Saturday, September 27, 2008

Rindu Ketupat


Tiba-tiba saya begitu rindu ketupat. Saat-saat seperti ini mengingatkan saya akan ketupat yang selalu saya nikmati di kampung halaman saya dulu begitu lebaran tiba.

Dulu, sekitar 25 tahun yang lalu (hmm.. sudah lama sekali masa itu), tetangga dan teman sekampung berdatangan ke rumah dan masing-masing membawa senampan penuh ketupat, serantang sayur bersantan yang berisi nangka muda, kacang panjang dan opor ayam, dan yang paling saya suka…adalah bubuk kedelai. Ibu saya kemudian membagi-bagi ketiga komponen itu ke dalam beberapa piring (sejumlah kami waktu itu – tujuh piring). Cara membaginya adalah dengan cara mengiris-iris ketupat itu menjadi potongan kecil-kecil, menyiramnya dengan sayur bersantan itu lalu terakhir menaburinya dengan bubuk kedelai yang harum itu. Kami semua makan dengan lahap. Ibu dan bapak saya biasanya makan belakangan.

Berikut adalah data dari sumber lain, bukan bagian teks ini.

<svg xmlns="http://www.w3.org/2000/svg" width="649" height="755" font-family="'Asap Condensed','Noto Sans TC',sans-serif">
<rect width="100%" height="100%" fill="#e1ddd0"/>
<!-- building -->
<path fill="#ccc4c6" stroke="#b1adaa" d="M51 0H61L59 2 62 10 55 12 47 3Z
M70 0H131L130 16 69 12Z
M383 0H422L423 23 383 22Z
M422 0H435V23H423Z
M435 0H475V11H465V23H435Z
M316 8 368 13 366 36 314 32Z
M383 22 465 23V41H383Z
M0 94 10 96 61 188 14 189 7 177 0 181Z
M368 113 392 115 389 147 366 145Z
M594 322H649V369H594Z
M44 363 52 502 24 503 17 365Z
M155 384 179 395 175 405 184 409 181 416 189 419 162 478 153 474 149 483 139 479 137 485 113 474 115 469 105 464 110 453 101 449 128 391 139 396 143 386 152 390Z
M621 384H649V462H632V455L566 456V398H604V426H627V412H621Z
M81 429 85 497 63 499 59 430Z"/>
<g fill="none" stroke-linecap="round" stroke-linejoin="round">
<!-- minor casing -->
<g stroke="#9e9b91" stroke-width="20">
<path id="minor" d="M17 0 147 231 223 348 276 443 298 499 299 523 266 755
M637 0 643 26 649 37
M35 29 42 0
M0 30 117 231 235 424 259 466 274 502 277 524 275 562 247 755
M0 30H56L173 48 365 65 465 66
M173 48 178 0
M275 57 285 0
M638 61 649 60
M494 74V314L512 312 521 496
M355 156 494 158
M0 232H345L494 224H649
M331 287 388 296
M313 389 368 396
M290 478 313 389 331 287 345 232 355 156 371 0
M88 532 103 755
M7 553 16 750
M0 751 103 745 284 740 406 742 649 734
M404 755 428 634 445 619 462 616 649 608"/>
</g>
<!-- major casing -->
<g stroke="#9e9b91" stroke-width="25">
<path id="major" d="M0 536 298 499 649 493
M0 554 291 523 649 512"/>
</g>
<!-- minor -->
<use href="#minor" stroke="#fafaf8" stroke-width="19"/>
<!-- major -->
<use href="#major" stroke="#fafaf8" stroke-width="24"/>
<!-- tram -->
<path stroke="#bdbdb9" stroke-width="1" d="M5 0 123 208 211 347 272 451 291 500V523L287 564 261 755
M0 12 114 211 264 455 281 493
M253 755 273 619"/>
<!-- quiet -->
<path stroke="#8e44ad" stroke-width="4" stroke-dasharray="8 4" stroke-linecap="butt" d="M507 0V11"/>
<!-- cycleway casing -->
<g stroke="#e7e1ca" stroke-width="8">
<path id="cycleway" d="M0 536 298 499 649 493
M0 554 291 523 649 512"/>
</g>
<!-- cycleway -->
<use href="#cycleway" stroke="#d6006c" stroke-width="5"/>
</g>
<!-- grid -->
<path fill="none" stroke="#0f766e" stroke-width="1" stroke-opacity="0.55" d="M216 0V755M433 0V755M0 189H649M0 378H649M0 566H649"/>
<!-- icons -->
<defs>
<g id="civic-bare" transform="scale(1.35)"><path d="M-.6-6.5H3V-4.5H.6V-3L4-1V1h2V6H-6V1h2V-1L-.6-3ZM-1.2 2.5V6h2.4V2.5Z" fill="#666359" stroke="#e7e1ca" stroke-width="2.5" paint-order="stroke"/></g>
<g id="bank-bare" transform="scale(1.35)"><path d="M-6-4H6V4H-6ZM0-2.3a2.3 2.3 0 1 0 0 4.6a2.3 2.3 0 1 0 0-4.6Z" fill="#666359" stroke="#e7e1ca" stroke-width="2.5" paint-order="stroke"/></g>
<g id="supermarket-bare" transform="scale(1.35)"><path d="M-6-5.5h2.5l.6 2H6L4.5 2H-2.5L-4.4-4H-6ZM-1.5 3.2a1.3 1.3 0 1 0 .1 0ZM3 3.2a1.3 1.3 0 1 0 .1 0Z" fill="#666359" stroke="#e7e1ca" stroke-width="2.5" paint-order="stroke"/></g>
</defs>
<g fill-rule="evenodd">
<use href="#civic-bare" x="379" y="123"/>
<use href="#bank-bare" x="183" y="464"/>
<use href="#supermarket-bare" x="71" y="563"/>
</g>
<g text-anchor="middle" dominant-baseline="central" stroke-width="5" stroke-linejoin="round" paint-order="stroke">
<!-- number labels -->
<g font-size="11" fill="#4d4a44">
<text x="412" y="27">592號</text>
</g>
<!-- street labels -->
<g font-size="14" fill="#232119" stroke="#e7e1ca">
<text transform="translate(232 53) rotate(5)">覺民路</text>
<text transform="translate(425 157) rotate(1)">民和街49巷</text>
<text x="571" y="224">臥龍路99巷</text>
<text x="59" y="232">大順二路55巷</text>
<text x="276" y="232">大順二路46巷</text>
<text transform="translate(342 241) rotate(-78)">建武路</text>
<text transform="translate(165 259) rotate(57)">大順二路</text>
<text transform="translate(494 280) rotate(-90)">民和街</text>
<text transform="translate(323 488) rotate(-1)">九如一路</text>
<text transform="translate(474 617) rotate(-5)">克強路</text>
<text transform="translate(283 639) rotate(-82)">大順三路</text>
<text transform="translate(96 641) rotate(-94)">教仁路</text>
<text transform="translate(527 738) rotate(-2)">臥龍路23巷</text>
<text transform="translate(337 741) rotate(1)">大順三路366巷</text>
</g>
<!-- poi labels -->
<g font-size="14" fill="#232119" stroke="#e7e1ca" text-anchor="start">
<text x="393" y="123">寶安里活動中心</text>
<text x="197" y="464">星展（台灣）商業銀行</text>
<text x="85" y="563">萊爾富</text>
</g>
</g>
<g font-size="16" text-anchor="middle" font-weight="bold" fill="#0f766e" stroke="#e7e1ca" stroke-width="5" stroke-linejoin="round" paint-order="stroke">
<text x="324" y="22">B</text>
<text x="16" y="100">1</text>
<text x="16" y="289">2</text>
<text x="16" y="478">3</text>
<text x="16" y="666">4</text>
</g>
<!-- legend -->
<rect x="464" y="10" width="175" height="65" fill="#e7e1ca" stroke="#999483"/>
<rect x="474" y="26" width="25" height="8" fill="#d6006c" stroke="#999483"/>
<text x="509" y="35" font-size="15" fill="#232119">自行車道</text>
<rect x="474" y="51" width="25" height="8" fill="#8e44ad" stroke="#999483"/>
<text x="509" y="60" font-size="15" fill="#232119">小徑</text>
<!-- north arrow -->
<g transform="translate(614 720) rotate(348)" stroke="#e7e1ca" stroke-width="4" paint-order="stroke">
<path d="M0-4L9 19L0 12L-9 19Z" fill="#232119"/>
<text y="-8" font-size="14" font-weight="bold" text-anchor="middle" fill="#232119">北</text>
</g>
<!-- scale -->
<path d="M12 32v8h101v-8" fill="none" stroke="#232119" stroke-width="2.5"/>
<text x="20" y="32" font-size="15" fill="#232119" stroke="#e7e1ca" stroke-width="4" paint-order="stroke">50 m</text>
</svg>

Belum habis ketupat itu di piring-piring kami, datanglah tetangga kami yang lain membawa senampan ketupat dan teman-temannya itu. Dan teruslah mereka berdatangan silih berganti. Maka belum sampai bunyi bedug lohor penuhlah meja makan kami dengan ketupat, dan hari itu, kami semua, pagi, siang dan malam makan ketupat. Only ketupat, nothing else. Seperti di tahun-tahun sebelumnya pasti ibu saya pada hari itu tidak memasak, karena sudah tahu bahwa kami pada hari itu akan berpesta ketupat di rumah.

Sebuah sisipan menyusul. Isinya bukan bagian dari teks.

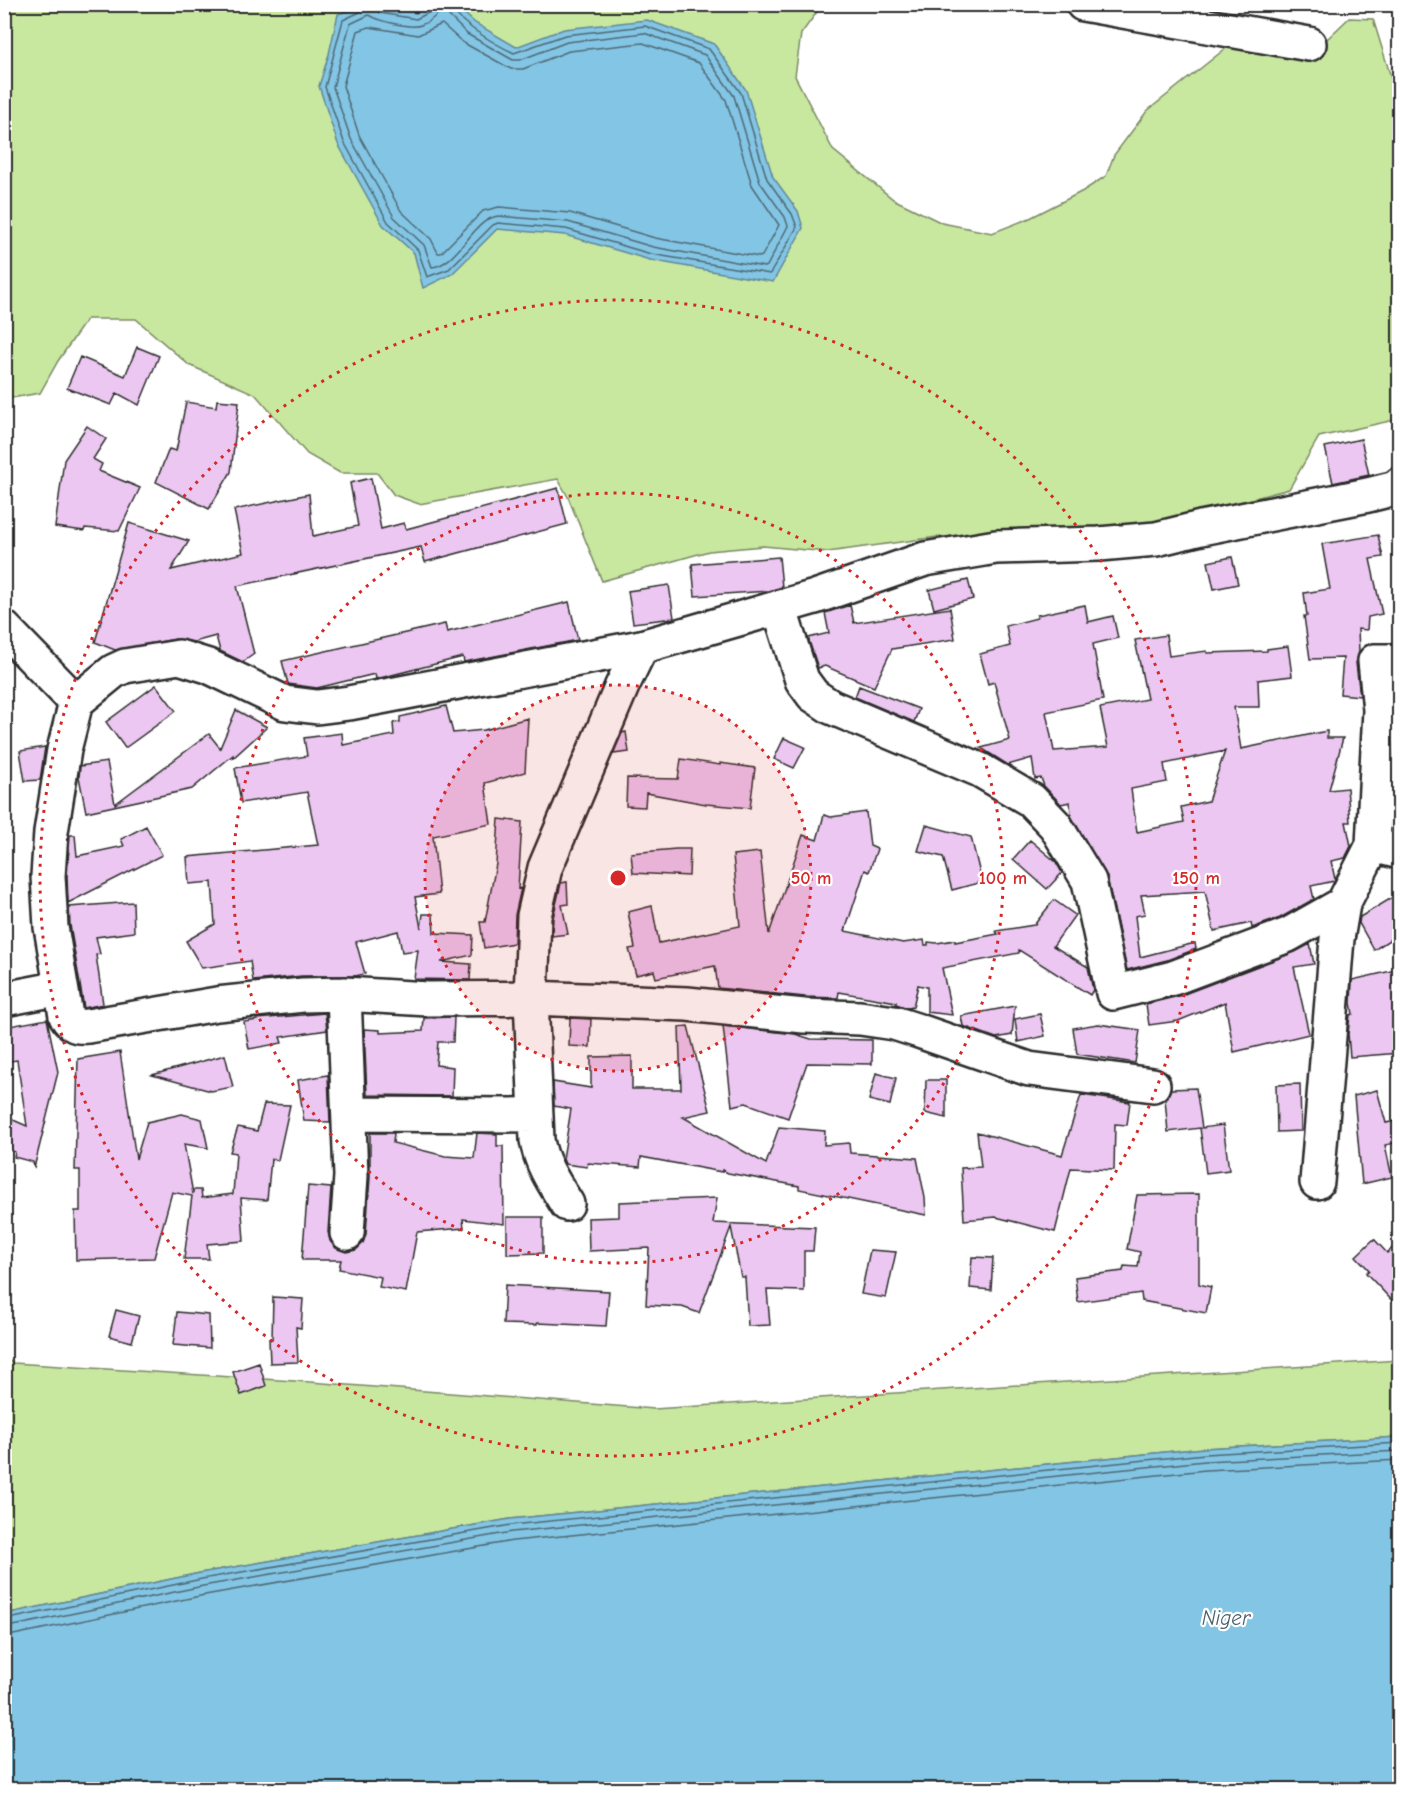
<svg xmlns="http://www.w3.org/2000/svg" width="1404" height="1794" viewBox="0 0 1404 1794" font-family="'Comic Neue',sans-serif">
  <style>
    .green { fill: #c8e79f; stroke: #7a8965; stroke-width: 1.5 }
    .water { fill: #83c5e4; stroke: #60879a; stroke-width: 1.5 }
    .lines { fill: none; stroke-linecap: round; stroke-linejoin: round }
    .shore { stroke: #4e6975; stroke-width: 1.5 }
    .building { fill: #ecc7f1; stroke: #2b2b2b; stroke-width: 1.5; fill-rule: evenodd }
    .minor-casing { stroke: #2b2b2b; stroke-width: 38 }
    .minor { stroke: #fff; stroke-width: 33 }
    .ring { fill: none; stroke: #d62828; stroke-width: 3; stroke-dasharray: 3 6 }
    .labels { text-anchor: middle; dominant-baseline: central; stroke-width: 4.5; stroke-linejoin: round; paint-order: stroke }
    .water-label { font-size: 21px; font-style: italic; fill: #4a616c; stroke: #fff }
    .centre { fill: #d62828; stroke: #fff; stroke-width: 3 }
    .ring-label { font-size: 18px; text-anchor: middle; font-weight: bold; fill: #d62828; stroke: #fff; stroke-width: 4.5; stroke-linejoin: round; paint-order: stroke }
  </style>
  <rect width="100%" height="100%" fill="#fff"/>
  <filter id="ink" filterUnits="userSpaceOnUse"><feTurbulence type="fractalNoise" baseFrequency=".0167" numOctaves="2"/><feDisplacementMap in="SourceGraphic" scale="12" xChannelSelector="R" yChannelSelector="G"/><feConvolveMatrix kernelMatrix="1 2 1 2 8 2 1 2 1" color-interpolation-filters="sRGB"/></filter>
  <g filter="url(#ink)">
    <!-- green -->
    <path class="green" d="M5 5H822L801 34 795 76 833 150 893 199 942 223 992 233 1030 218 1083 191 1106 176 1114 155 1147 111 1250 29 1327 39 1349 18 1373 19 1399 103V419L1319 437 1289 489 1104 538 937 537 828 552 763 546 709 551 602 581 568 497 558 479 419 504 394 495 377 473H340L307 454 255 394 189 365 136 319H87L58 361 40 393 5 399Z
      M4 1358 13 1363 310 1382 654 1409 1399 1360V1437L1204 1448 510 1519 200 1573 5 1614Z"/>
    <!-- water -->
    <path class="water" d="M364 5 416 13 431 5H455L475 23 516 47 564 29 647 20 714 44 746 90 773 177 798 211 803 228 773 282 650 260 565 235 497 229 452 274 423 288 414 253 383 225 338 144 319 86 329 54 338 14Z
      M1399 1437V1789H5V1614L200 1573 510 1519 1204 1448Z"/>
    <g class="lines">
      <!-- shore -->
      <path class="shore" d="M363 4 360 12 343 20 325 87 344 142 388 222 418 250 427 277 449 269 493 225 498 223 566 229 651 254 770 274 797 227 792 214 767 179 741 93 709 49 645 26 565 35 514 53C499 46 453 21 451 4
        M375 4 376 10 380 13 416 19 430 12 432 4
        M440 10 444 11 467 34 513 60H520L567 42 644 33 705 55 734 96 760 182 785 217 788 226 767 266 764 267 653 247 568 222 498 216C473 219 458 265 432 267L424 245 394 217 351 139 333 87 350 24 369 15C378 21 411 29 421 25 429 22 436 17 440 10Z
        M442 24 462 42 511 69H523L569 51 643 43 699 63 726 100 752 185 779 225 762 256 759 257 655 238 570 213 499 207 483 211 441 253H438L431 239 401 211 359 135 343 86 358 31 369 27 418 35Z
        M4 1620 202 1579 511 1525 1205 1454 1400 1443
        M4 1628 203 1586 512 1532 1205 1461 1400 1451
        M4 1637 205 1595 513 1541 1206 1470 1400 1460"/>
    </g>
    <!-- building -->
    <path class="building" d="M137 347 159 356 139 405 117 393 111 405 67 388 80 357 125 376Z
      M217 400 239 402 231 472 209 509 156 482 169 449 176 451 186 402 216 407Z
      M87 426 106 439 93 459 102 464 99 471 140 488 119 531 85 528 84 531 55 527 64 460Z
      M1361 439 1369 475 1333 483 1325 447Z
      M371 478 381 529 404 523 406 529 558 488 567 524 425 562 421 547 237 586 254 654 243 662 220 651 216 636 194 642 176 639 115 650 95 642 129 523 189 541 171 570 243 553 234 510 309 494 313 536 358 526 350 483Z
      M1378 535 1383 557 1370 559 1382 614 1368 617 1367 630 1358 629 1359 652 1356 663 1360 696 1340 694 1343 658 1310 659 1304 616H1307L1304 593 1330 589 1322 544Z
      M779 557 782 587 769 591 695 596 692 564Z
      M1232 557 1238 584 1214 589 1208 562Z
      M968 580 973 599 934 609 929 590Z
      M669 585 674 618 633 623 628 591Z
      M569 602 578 640 464 662 463 657 376 679 375 674 317 688 288 684 282 661 445 624 447 632Z
      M850 605 854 623 950 608 955 639 892 649 874 687 825 666 818 668 808 638 829 633 825 613Z
      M1085 605 1088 622 1113 616 1118 638 1093 644 1103 700 1046 712 1054 751 1108 747 1100 708 1147 699 1135 640 1166 635 1169 656 1207 651V653L1267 651V649L1288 646 1292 676 1258 680 1259 707H1234L1241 749 1327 731V738H1343L1329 790 1347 788 1350 822H1346L1351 846 1345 858 1331 861 1335 879 1334 881 1311 886 1314 899 1280 918 1252 928 1251 923 1214 931 1205 891 1141 895 1145 914 1135 916 1140 957 1195 943 1196 949 1167 960 1127 970 1107 877 1071 816 1070 802 1061 804 1044 786 1041 778 1035 779 1032 758 1008 765 981 748 1010 740 994 682 988 684 980 654 1010 646 1006 626 1037 618V615ZM1225 751 1208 801 1181 807 1184 822 1137 832 1131 789 1167 782 1164 764Z
      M156 685 176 711 125 748 106 722Z
      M859 686 919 709 914 722 855 697Z
      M446 706 453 733 484 730 528 718 525 772 485 783 491 824 433 836 439 894 415 897 421 928 423 914H433L434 933 473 935 472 955 441 962 471 964 470 980 414 979 418 950 402 952 398 931 356 942 365 974 355 976H302L253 981 250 961 202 968 186 941 215 924 212 882 189 884 187 857 318 845 307 792 241 803 235 768 307 756 304 738 342 733 343 745 394 735 393 723 400 722V717Z
      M236 710 267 727 233 758V755L192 789 86 812 79 777 80 766 107 762 115 804 209 734 220 748Z
      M626 732 629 752 613 754 622 733Z
      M784 738 805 747 794 768 774 759Z
      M45 747 40 780 25 781 20 751Z
      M681 759 720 765V763L755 768 750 808 706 804 646 793 645 807 626 806 627 778 678 779Z
      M866 812 870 846 877 849 869 872 865 870 845 931 903 943 924 940 925 945H928V942L937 943 955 940V942L998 934 996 931 1034 925 1054 900 1075 915 1053 946 1088 967 1093 990 1090 995 1019 950V953L942 968 952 1015 927 1012V987L918 985 913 1007 908 1008 896 1004V1002L839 992 838 998 805 997 718 988 715 966 656 978 654 971 636 975 629 949 635 948 628 912 652 906 659 943 740 926 733 855 760 852 769 934 803 835 817 840 824 815 831 817Z
      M499 819 522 822 518 889 521 888 515 915 514 943 484 948 480 922H485L496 864Z
      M926 825 971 837 982 882 952 890 943 857 918 851Z
      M146 826 162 855 68 903 67 876 70 835H75L77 856 124 846 121 839Z
      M1030 840 1056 862 1062 873 1047 889 1013 859Z
      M676 849H690L689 876 633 873 631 853Z
      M567 882 568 904 562 905 568 934 552 936 553 918 561 883Z
      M1400 893V933L1374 950 1359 923 1360 917Z
      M133 902 134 932 96 937 100 954 96 955 103 1004 84 1008 70 925 69 907Z
      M1310 944 1314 964 1294 967 1309 1034 1234 1052 1225 1002 1178 1021 1149 1025 1146 1004 1179 996 1295 952Z
      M1400 969V1053L1350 1057 1348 1034 1350 1015 1353 1014 1351 1003 1352 980Z
      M1015 1006 1012 1035 996 1038 963 1026 961 1016Z
      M325 1013 327 1030 280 1037 282 1043 249 1049 244 1022 257 1020V1019Z
      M1040 1014 1045 1036 1018 1042 1015 1019Z
      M454 1017 453 1042H438L436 1065 453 1067 452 1096 367 1095 364 1029 380 1030V1033L423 1031 424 1018Z
      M570 1018 591 1019 590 1047 569 1046Z
      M47 1019 58 1072 34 1168 33 1162 14 1157 15 1152 4 1148V1116L27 1126 17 1060 4 1062V1027Z
      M1098 1024 1140 1030 1135 1063 1077 1054 1073 1028Z
      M688 1026 710 1111 683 1117 766 1164 779 1127 825 1131 824 1145 849 1143 850 1153 917 1158 925 1198 926 1215 799 1189V1186L728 1173 722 1170V1172L641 1157 640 1167 588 1163 587 1167 565 1164 563 1159 571 1109 554 1106 553 1082 591 1088V1057L632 1056V1089H681L679 1027Z
      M723 1026 795 1034 811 1039 872 1040V1064L807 1063 788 1118 746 1103 732 1106Z
      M120 1052 136 1159 147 1122 182 1114 202 1119 208 1148 184 1144 193 1194V1190H201L202 1198 233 1194 236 1153 230 1152 238 1127 257 1131 264 1104 290 1105 278 1160 271 1159 267 1200 241 1198 244 1241 207 1244 209 1259H184L192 1196 172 1192 154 1258 76 1260 75 1211H80V1170H75L78 1059Z
      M225 1055 233 1087 211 1091 152 1075Z
      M876 1073 896 1078 890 1105 869 1100Z
      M328 1075 330 1122 304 1121 298 1080Z
      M926 1080H946V1118L925 1113Z
      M1300 1084 1301 1131 1277 1132 1276 1085Z
      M1196 1088 1202 1128 1223 1125 1229 1170 1206 1173 1200 1128 1168 1132 1165 1099 1171 1089Z
      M1377 1090 1386 1123 1400 1120V1142L1385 1145 1392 1177 1362 1184 1354 1096Z
      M1081 1095 1130 1102 1127 1125 1115 1124 1114 1170 1071 1168 1055 1232 996 1217 964 1220 961 1168 981 1167 977 1132 1062 1155Z
      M370 1133H394L393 1143 445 1156 474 1158 477 1133 497 1134V1146H503L504 1224 463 1219 464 1228 417 1232 406 1292 379 1287 381 1277 339 1269 341 1260H302L308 1186 331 1188 328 1232 330 1241 336 1248 346 1252 356 1250 363 1243 366 1234 370 1177Z
      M1199 1194V1284L1211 1287 1206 1313 1142 1301 1141 1293 1078 1302 1075 1277 1123 1271 1124 1266 1138 1267 1140 1252 1127 1249 1137 1195Z
      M717 1198 713 1223 815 1227 813 1251H804V1291L767 1290 770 1325 748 1326 745 1277H741L731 1227 699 1313 682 1307 646 1305 649 1248 589 1251 588 1218 619 1217V1202Z
      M507 1217H543V1253L507 1254Z
      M1374 1239 1387 1253 1400 1241V1309L1366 1273 1369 1270 1356 1256Z
      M870 1250 896 1252 886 1298 861 1294Z
      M972 1257 993 1258 991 1290 970 1288Z
      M505 1285 609 1291 606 1326 537 1323V1325L503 1324Z
      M273 1297 303 1299 301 1328 296 1327 298 1362 270 1363 269 1339H272Z
      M116 1310 139 1316 132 1342 109 1336Z
      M177 1312 209 1315 210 1348 173 1345Z
      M259 1363 266 1386 241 1395 233 1372Z"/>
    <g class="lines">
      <defs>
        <path id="minor" d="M1083 4 1309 44
          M779 607 802 680 813 695 831 707 980 770 1031 800 1055 825 1089 881 1113 993 1173 978 1288 935 1343 904
          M4 628 76 702
          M641 647 349 703 317 707 285 703 208 666 179 657 125 666 114 671 76 702 64 750 51 832 48 876 51 927 66 1016C72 1026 77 1027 88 1026L217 1004 303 995 344 994 428 999 531 998 534 916 545 868 622 686 641 647 815 597 925 559 996 547 1099 544 1156 539 1201 528 1368 495 1396 488 1400 484
          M1373 845 1400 852
          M344 994 351 1176 347 1233
          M4 999 61 988
          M349 1114 536 1115
          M1317 1182 1337 939 1343 904 1373 845 1380 710 1375 661H1400
          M567 1204C554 1183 541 1164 537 1140L531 998 687 1004 804 1016 860 1018 894 1023 919 1031 1029 1069 1153 1085"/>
      </defs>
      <!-- minor casing -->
      <use href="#minor" class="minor-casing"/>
      <!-- minor -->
      <use href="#minor" class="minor"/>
    </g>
  </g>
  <!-- distance rings -->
  <circle cx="618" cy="878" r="193" fill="#d62828" fill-opacity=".12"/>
  <g class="ring">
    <circle cx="618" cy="878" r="193"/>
    <circle cx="618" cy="878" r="385"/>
    <circle cx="618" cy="878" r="578"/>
  </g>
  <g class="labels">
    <!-- water labels -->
    <g class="water-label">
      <text x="1226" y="1618">Niger</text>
    </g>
  </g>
  <circle cx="618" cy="878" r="9" class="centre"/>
  <g class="ring-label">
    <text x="811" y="884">50 m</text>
    <text x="1003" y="884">100 m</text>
    <text x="1196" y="884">150 m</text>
  </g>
  <!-- margin -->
  <rect width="1404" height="1794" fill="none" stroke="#fff" stroke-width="24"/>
  <rect x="12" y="12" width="1380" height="1770" fill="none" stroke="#2b2b2b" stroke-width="2" filter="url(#ink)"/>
</svg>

Jika hari Natal tiba, giliran ibu saya sibuk luar biasa membikin roti/kue. Ibu saya memang suka bikin roti dan di kampung kami roti bikinan ibu saya amat terkenal. Macam-macam roti bisa dibikinnya. Di samping memang karena hobby, peralatan membikin rotinya lengkap mulai dari panci-panci untuk adonan, mixer, penggiling tepung, berbagai bentuk loyang/cetakan roti, dan oven. Dulu belum ada oven listrik. Jadi yang dinamakan oven itu sebetulnya adalah sebuah bentuk kotak tiga dimensi yang terbuat dari aluminium, di bagian kiri-kanannya ada “kuping” pegangan untuk mengangkatnya, dan di bagian depannya diberi kaca agar bisa untuk mengintip apakah roti yang dipanggang itu sudah memerah, matang atau belum. Untuk memanaskan oven itu, ibu saya harus memakai angklo1) atau kadang-kadang kompor minyak yang pakai sumbu itu.

Setelah semua roti siap (rata-rata ibu bikin 3 sampai 4 macam jenis roti), ibu membagi-baginya menjadi potongan-potongan dengan ukuran sepantasnya, lalu mengaturnya pada nampan. Setelah itu kami digilir untuk mengantar roti-roti itu ke rumah-rumah tetangga kami sampai semua kebagian. Sehari sebelumnya, ibu (dibantu oleh kakak-kakak saya) sudah mendaftar nama-nama tetangga kami. Jadi pas hari-H semua bisa berjalan lancar. Acara antar-mengantar roti Natal itu bisa sampai malam, karena memang banyak, dan mulainyapun sudah siang sepulang kami dari sekolah.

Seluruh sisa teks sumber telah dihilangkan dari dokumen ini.